▶ _DO THIS_: In the thread on replacing the 1967 GTO signal switch, why does one reply warn against beating on or breaking the upper bearing? Answer in one to three sentences.

[START SUPPLIED TEXT]

# 67 GTO signal switch replacement



## lam63 (Oct 11, 2011)

My GTO is a column shift standard column. Im having trouble following the service manual in replacing the signal switch. The wheel ..etc are all off. 

Do I have to remove the column bracket next? I completely removed the signal mounting bolts something tells me i should not have done that yet. It looks like the harness is preventing me from removing the signal switch cover. (The lever is off)

Any help on the next steps would be appreciated. 

Thanks!


----------



## Jaysando (Jul 4, 2020)

Hey bud I’m in the same boat. I noticed a spring sitting at the bottom after removing the turnsignal module. There is a bearing I can’t/ don’t know how to remove...any help appreciated.


lam63 said:


> My GTO is a column shift standard column. Im having trouble following the service manual in replacing the signal switch. The wheel ..etc are all off.
> 
> Do I have to remove the column bracket next? I completely removed the signal mounting bolts something tells me i should not have done that yet. It looks like the harness is preventing me from removing the signal switch cover. (The lever is off)
> 
> ...


----------



## O52 (Jan 27, 2019)

You need to remove the upper housing to replace the switch. First lower the column and remove the two sheetmetal pieces covering the switch harness. Replace column and then loosen about three-four turns but do not remove the three spring loaded screws. Once loose you push down and turn the upper housing CCW. It then pops off. Then you remove the three screws, upper bearing and lock plate allowing removal of the switch. There may be a few extra steps for the shifter mechanism but follow the service manual exactly.


----------



## GTOJUNIOR (Aug 7, 2011)

GREAT INFO!
I might just add that you have to remove the "C" / Snap-ring (RED#4) so the bearing can slide up/off.
It sounds as though you removed the 3 retaining screws (BLUE#3) if so then you have disconnected the locking plate (GREEN#16)
And will find something like shown in the second image 
You have to un clock the plate and put it all back together on the bench.


----------



## O52 (Jan 27, 2019)

Good call JR.
A few more photos

Parts breakdown











Do not beat on or break the upper bearing. It is made of Unobtainium. Very few NOS bearings float around but its almost cheaper to buy a new column. 










Lower bearing. Hard to find but sometimes the Corvette/Camaro vendors sell rebuilt ones. $125











If you decide to remove the column, treat it as your first born child. Drop the inner shaft or outer tube, you're looking at more $$$ to replace or rebuild them.


----------

[END SUPPLIED TEXT]
[START PROVIDED MATERIAL]

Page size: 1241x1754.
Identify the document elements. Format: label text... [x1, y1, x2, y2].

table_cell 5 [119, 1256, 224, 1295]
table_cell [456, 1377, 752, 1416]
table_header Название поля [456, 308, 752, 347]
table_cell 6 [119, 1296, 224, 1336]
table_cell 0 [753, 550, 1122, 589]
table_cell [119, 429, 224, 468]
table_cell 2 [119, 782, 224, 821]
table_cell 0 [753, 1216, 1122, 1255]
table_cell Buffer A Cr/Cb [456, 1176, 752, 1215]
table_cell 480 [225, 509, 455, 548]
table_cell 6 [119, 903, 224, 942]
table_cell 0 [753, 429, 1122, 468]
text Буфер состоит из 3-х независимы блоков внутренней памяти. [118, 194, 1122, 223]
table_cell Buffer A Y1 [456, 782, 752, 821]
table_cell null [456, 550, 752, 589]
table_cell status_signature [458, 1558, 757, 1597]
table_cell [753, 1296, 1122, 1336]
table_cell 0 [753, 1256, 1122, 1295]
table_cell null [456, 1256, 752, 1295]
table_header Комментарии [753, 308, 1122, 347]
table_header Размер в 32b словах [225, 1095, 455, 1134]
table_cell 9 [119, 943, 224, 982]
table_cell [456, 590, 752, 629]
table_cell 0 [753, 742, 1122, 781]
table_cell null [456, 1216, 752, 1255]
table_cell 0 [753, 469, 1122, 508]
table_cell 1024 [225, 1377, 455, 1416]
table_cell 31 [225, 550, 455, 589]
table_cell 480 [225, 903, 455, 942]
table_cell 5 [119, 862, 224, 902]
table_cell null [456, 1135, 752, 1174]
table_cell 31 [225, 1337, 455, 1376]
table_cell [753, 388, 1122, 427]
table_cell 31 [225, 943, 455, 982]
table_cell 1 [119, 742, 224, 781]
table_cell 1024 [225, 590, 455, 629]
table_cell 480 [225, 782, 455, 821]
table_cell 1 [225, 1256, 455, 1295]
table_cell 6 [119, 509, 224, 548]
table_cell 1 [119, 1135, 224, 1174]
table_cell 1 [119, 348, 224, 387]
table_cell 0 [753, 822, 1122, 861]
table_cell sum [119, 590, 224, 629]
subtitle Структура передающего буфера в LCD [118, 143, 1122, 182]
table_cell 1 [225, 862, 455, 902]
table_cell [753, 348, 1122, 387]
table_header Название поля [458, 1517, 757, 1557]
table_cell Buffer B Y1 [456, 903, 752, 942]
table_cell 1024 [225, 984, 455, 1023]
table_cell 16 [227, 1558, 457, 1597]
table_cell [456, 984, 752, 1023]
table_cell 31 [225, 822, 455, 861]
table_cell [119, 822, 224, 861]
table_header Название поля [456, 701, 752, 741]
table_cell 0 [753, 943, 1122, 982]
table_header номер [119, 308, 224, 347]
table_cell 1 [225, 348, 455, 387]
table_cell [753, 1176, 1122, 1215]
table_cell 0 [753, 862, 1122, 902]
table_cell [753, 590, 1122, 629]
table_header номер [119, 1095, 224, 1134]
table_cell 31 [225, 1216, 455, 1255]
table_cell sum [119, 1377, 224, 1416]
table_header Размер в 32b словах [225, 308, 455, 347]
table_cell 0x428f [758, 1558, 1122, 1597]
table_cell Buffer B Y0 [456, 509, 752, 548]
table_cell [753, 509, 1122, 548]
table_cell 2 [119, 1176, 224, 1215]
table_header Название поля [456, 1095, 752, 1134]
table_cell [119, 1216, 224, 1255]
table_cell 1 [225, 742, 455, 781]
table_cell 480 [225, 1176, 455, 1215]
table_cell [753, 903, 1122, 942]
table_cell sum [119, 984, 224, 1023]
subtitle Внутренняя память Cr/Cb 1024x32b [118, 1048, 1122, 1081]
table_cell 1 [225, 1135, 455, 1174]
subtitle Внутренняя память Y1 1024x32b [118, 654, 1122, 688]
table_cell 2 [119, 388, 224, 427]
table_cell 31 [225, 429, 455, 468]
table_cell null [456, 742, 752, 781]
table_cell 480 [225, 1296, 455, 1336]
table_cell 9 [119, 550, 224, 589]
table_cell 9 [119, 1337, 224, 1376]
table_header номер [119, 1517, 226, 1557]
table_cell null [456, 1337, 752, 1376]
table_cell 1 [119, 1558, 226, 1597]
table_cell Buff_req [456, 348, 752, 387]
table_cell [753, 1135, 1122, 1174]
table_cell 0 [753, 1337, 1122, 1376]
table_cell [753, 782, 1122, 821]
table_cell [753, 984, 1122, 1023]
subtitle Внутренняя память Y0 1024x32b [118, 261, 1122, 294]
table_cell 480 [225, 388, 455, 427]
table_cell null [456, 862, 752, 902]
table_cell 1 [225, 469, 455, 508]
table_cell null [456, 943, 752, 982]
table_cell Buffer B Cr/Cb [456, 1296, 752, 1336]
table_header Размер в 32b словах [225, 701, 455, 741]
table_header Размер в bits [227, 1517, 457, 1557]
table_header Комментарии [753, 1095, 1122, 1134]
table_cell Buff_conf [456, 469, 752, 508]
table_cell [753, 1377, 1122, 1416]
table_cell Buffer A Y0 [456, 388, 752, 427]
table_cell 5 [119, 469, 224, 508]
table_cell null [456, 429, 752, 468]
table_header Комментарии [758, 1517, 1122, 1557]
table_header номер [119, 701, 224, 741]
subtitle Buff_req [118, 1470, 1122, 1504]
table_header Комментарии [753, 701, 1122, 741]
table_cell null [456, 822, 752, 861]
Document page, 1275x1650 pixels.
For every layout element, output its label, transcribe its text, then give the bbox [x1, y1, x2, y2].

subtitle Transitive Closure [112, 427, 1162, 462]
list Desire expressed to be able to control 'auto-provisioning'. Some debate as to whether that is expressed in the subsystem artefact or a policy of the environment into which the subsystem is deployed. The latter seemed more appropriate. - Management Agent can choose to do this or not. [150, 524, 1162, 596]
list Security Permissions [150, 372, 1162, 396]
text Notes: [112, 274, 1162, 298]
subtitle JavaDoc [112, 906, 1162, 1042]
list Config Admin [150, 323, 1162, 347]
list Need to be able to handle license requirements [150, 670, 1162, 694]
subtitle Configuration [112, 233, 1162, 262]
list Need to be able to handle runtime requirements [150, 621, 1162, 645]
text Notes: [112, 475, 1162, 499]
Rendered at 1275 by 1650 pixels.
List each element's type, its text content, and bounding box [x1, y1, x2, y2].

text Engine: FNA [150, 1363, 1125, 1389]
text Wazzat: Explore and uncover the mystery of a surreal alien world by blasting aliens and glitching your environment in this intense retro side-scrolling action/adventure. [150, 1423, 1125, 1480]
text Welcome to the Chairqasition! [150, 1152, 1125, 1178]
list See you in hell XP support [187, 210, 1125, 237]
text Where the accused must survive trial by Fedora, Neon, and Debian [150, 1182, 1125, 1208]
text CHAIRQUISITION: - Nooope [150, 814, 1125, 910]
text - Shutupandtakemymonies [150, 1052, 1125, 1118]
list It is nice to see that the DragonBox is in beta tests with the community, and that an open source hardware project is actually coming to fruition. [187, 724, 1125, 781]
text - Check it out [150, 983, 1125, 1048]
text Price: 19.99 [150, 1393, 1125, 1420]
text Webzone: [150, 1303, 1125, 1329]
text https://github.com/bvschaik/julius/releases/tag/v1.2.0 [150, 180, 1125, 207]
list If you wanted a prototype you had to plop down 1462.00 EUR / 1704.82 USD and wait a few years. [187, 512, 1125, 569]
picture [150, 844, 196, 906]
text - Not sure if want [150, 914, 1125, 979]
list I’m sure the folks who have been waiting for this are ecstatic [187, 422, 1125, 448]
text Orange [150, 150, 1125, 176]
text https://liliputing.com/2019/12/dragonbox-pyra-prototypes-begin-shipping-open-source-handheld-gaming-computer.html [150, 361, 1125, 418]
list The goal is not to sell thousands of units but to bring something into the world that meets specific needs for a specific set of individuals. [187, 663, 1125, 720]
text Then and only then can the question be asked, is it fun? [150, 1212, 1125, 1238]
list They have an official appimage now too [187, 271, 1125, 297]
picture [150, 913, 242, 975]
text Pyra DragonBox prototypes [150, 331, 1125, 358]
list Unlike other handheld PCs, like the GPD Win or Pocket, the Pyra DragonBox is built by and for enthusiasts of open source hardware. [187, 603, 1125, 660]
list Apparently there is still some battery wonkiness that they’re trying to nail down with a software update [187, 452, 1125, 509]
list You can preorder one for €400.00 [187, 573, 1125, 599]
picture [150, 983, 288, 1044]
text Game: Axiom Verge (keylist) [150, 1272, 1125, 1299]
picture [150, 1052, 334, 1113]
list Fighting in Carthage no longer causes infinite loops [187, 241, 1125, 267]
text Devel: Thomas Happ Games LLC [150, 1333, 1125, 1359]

[END PROVIDED MATERIAL]

▶ _RESULT FOR THIS TASK_: The upper bearing is extremely hard to get, jokingly described as "made of Unobtainium." Very few NOS bearings are available, and replacing one costs almost as much as buying a new column.